## Material to process
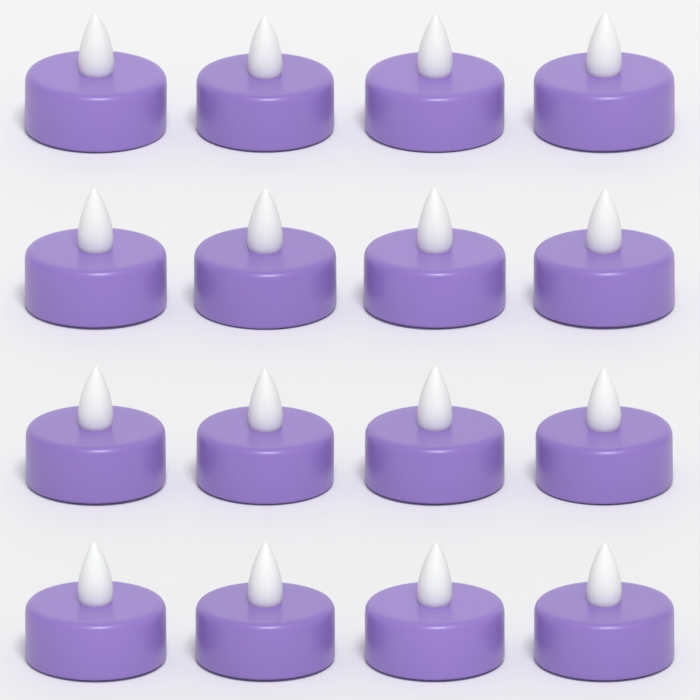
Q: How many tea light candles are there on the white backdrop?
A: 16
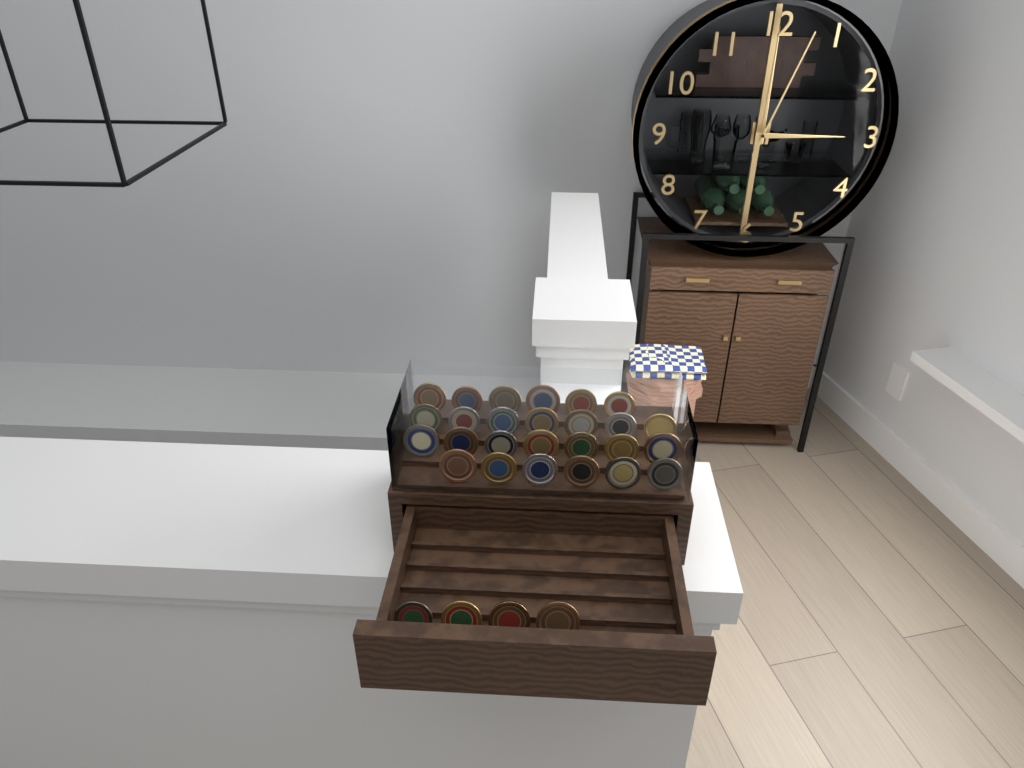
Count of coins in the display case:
==
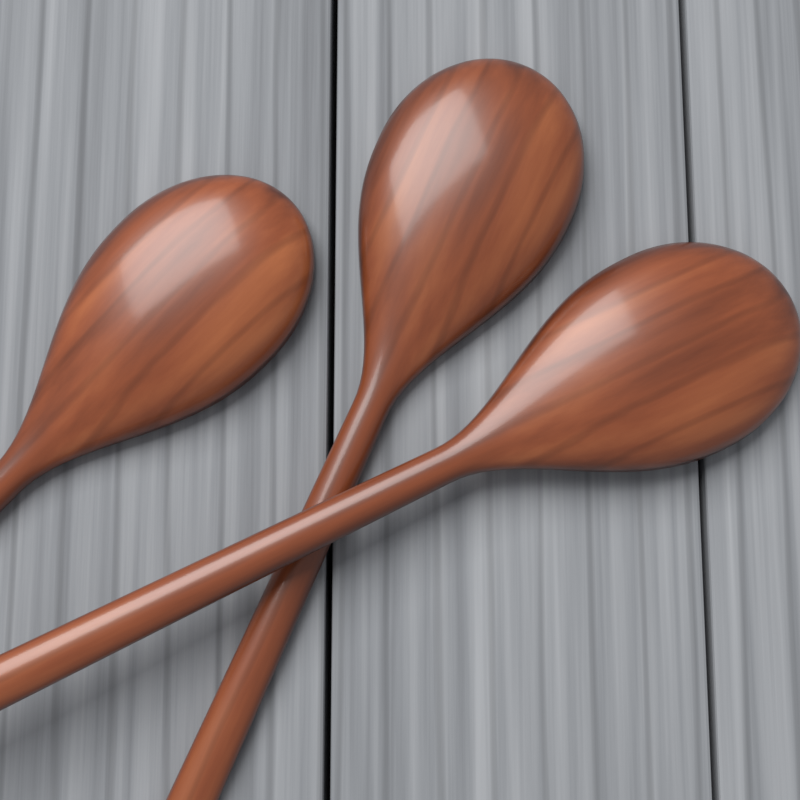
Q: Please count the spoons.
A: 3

## Problem details
Return every line of the records above that contains the word "there", treating uppercase and lowercase letters as distinct.

## Exercise result
Q: How many tea light candles are there on the white backdrop?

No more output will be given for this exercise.